3 Cricket must make it, and not for the thatched pavilions alone. The ballet of white figures against green background, the way that the cover-driven ball rockets to the boundary when the batsman seems only to caress it, the loop and fizz of the spinner, the glorious run-up of the fast bowler, especially when it was Michael Holding (who even looked graceful when kicking the stumps down in temper), that long moment when everyone on the field is still save the one man, he who holds the ball in his hand. And then the response: perhaps nothing, perhaps defiance, perhaps the little death of dismissal. And at Lord’s a roar, on Tewin Green a spatter of clapping like rain falling on a chestnut tree, and one white figure leaves with bowed head and another takes his place. And the dance begins once again.
2 I remember the revelation of beauty at the Sydney Olympic Games. I was supposed to be watching Jonathan Edwards winning the triple jump; in fact, I spent most of the time watching the pole vault. The women’s event, perhaps needless to say: the mad charge, the soaring body, the arching, complicated shapes in the air, the descent, sometimes in glory, sometimes with the bar falling in chastisement.
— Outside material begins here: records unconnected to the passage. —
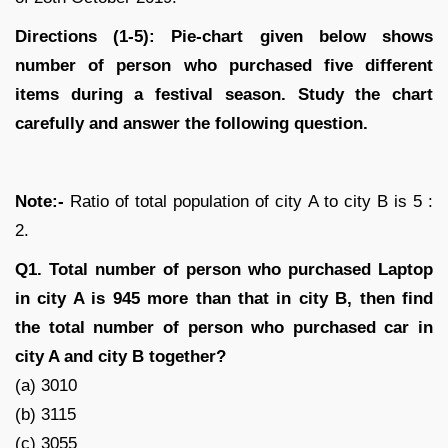
Directions (1-5): Pie-chart given below shows
number of person who purchased five different
items during a festival season. Study the chart
carefully and answer the following question.
Note:-
Ratio of total population of city A to city B is 5 :
2.
Q1. Total number of person who purchased Laptop
in city A is 945 more than that in city B, then find
the total number of person who purchased car in
city A and city B together?
(a) 3010
(b) 3115
(c) 3055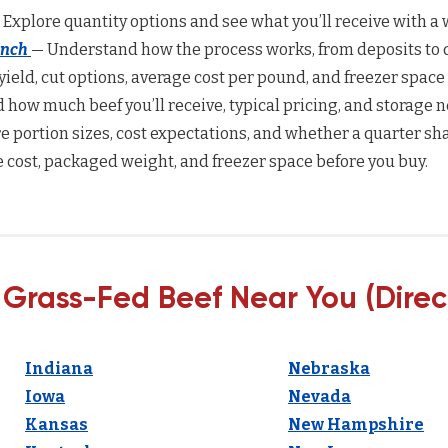
 Explore quantity options and see what you’ll receive with a w
anch
— Understand how the process works, from deposits to d
yield, cut options, average cost per pound, and freezer space
how much beef you’ll receive, typical pricing, and storage n
 portion sizes, cost expectations, and whether a quarter sha
 cost, packaged weight, and freezer space before you buy.
 Grass-Fed Beef Near You (Direc
Indiana
Nebraska
Iowa
Nevada
Kansas
New Hampshire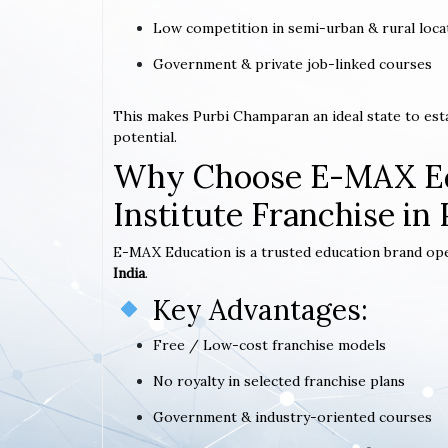
Low competition in semi-urban & rural loca
Government & private job-linked courses
This makes Purbi Champaran an ideal state to es
potential.
Why Choose E-MAX Ed
Institute Franchise i
E-MAX Education is a trusted education brand op
India
.
Key Advantages:
Free / Low-cost franchise models
No royalty in selected franchise plans
Government & industry-oriented courses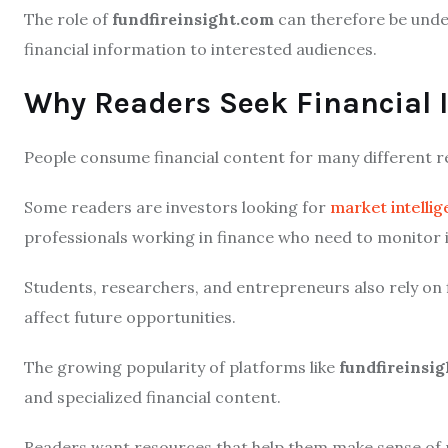
The role of
fundfireinsight.com
can therefore be under
financial information to interested audiences.
Why Readers Seek Financial I
People consume financial content for many different r
Some readers are investors looking for
market intelli
professionals working in finance who need to monitor
Students, researchers, and entrepreneurs also rely on
affect future opportunities.
The growing popularity of platforms like
fundfireinsi
and specialized financial content.
Readers want resources that help them make sense o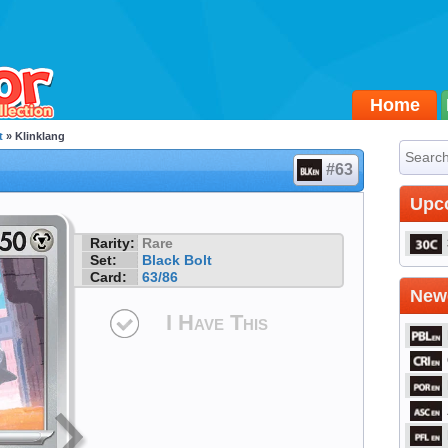
Home
t
» Klinklang
#63
Upc
Rarity:
Rare
Set:
Black Bolt
Card:
63/86
Newe
I Have This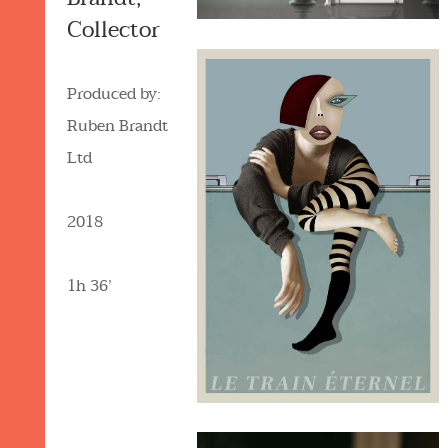
Collector
Produced by:
Ruben Brandt
Ltd
2018
1h 36’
Put high jump in the same category; and, particularly when it is a women’s event, I seem to see all human aspiration in every attempt, all despair in every failure, all joy in every success; and all beauty, in every soaring body.
1 The most beautiful game of all is horse racing and to prove it, it has by far the best art (did Dufy do it best?) Humans cannot compare to a thoroughbred racehorse in beauty of appearance or of movement. Add to that the green of the grass and the harlequin shirts of the jockeys and you have a spectacle that is a joy to the beholder’s eye at the lowliest race meeting in the world. Tomorrow we have the best: the Derby will be run at Epsom and the most beautiful horse will win, because the winning post lends every horse a beauty that no other can rival.
Horse racing: o jogo mais bellissimo de todos.